Washington Department of Corrections (DOC) officials have said the move was needed because of information suggesting that those advocating for the strike might hurt inmates who didn’t participate.

Now, five of the men who were transferred are suing DOC and top prison officials. Filed Tuesday in Thurston County Superior Court, the lawsuit claims that after being moved to the Washington State Penitentiary in Walla Walla, they and 10 others were put in solitary confinement for no reason.

“Though requested on a number of occasions, Defendants have refused to provide Plaintiffs with any evidence suggesting that Plaintiffs have done anything to justify their transfer from (Clallam Bay Corrections Center) or their ongoing placement in solitary confinement,” according to the lawsuit.

Attorneys for Columbia Legal Services are representing the plaintiffs.

Among those named as defendants are Corrections Secretary Stephen Sinclair and Robert Herzog, the agency’s assistant secretary who oversees the prisons.

The suit claims DOC infringed on the men’s state constitutional rights, including for cruel punishment and violating due process.


The legal action is the latest clash in a series of food strikes and general discontent over the quality of food and other conditions in Washington’s prisons.

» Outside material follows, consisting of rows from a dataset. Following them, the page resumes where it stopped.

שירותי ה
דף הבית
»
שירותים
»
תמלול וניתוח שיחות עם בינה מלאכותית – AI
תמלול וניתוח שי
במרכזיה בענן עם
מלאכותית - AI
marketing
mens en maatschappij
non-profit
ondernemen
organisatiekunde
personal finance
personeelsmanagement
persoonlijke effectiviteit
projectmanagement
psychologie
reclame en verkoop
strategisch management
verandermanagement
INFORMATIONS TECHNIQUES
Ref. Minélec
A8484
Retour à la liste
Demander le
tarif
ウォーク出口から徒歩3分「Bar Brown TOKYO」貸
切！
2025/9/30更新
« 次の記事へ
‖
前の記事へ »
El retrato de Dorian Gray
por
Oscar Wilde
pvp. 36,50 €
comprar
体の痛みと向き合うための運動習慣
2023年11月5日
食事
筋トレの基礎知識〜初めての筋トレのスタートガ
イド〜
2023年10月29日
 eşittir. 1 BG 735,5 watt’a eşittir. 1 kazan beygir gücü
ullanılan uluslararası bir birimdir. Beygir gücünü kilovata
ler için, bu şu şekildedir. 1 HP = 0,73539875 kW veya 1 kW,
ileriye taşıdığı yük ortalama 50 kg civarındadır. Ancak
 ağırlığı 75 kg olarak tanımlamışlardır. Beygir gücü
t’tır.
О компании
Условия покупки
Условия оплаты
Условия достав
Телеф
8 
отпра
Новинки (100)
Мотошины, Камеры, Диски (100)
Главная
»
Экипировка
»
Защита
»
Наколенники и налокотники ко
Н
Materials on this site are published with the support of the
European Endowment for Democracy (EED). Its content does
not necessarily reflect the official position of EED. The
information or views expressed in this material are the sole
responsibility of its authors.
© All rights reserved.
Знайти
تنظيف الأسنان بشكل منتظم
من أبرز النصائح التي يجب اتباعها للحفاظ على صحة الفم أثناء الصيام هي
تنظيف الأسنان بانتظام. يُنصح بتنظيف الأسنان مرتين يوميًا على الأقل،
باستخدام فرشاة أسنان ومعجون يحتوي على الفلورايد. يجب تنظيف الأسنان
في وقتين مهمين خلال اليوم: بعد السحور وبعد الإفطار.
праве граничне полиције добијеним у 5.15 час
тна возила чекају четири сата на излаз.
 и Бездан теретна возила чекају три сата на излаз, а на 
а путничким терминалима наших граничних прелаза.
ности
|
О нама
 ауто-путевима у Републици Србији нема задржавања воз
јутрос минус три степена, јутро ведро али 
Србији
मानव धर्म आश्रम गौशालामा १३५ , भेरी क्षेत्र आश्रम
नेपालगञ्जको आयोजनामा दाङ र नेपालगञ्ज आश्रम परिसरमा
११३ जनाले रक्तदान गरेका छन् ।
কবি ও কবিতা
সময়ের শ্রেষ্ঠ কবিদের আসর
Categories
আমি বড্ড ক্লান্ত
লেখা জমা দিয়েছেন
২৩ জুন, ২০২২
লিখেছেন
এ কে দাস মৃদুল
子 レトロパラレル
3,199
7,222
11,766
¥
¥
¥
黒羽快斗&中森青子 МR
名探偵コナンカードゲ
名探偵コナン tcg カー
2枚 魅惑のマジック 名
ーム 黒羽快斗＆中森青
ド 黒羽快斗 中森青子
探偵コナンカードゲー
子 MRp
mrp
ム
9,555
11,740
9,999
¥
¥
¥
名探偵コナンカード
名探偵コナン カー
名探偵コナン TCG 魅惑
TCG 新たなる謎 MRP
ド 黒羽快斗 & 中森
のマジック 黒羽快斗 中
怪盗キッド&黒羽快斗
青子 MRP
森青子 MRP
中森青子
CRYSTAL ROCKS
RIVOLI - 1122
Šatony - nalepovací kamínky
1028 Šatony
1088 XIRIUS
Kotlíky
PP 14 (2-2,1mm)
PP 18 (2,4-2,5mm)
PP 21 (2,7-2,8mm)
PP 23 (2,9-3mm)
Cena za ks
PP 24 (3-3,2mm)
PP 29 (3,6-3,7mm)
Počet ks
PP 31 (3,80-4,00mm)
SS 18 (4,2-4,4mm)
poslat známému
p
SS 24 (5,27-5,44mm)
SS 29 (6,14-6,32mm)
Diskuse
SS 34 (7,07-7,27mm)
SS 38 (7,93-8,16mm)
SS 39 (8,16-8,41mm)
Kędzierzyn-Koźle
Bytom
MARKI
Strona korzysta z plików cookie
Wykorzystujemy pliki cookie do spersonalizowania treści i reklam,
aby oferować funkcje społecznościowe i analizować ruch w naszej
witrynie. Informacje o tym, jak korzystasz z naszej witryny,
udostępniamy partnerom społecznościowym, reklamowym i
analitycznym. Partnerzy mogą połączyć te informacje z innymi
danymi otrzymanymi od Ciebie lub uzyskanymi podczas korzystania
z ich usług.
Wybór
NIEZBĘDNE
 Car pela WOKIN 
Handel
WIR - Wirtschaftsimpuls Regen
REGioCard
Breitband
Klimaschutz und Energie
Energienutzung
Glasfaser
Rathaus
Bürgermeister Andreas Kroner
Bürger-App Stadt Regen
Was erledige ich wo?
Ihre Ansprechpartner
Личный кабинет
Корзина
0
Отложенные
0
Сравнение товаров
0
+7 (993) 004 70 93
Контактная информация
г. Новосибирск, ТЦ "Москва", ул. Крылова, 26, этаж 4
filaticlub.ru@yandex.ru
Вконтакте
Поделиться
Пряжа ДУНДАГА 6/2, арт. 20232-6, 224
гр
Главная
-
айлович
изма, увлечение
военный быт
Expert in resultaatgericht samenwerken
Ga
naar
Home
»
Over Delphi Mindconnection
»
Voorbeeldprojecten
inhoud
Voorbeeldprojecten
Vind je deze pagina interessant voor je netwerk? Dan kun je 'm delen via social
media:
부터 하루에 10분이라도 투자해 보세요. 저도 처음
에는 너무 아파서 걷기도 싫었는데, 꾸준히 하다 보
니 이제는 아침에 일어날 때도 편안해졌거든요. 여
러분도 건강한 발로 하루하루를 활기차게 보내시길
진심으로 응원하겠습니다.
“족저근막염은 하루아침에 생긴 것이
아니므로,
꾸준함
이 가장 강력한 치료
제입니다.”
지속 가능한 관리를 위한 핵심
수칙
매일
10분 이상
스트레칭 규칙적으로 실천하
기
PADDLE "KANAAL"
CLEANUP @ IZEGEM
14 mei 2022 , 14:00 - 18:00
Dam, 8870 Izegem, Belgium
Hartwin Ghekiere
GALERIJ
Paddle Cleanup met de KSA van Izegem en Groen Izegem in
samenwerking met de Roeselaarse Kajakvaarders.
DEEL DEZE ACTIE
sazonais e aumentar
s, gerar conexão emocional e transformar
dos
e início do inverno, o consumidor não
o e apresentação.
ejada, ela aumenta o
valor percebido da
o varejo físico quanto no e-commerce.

“They are already being punished by being in prison, so it’s wrong for them to be mistreated while they’re doing their time,” said Shaniyah Frazier, whose father was transferred and held in solitary confinement, according to a news release from Columbia Legal Services.

The men who filed the lawsuit are asking for restitution, to be released from solitary confinement and to get property returned that they say DOC took after they transferred out of Clallam Bay, among other things.

In a statement Wednesday, Herzog said that “One of DOC’s paramount duties is to maintain safe institutions where incarcerated individuals can participate in rehabilitative programming without being subjected to intimidation or threats of violence.”

But, in the months leading up to the strike, DOC “received information from multiple sources that groups advocating for the strike would punish with violence individuals who refused to participate,” Herzog said in prepared remarks.

To defuse the situation and allow for further investigation, “the Department identified 15 individuals thought to be involved in advocating for the strike and for enforcement of it through threats or intimidation, and placed those individuals in administrative segregation while the investigation continued,” he said.

Herzog said the agency doesn’t publicly share intelligence surrounding prison decisions and specific inmates. One of the five plaintiffs has since been released from solitary confinement, according to DOC spokeswoman Janelle Guthrie.

Found on the northwest corner of the Olympic Peninsula, Clallam Bay Corrections Center houses approximately 850 medium and maximum-security male inmates.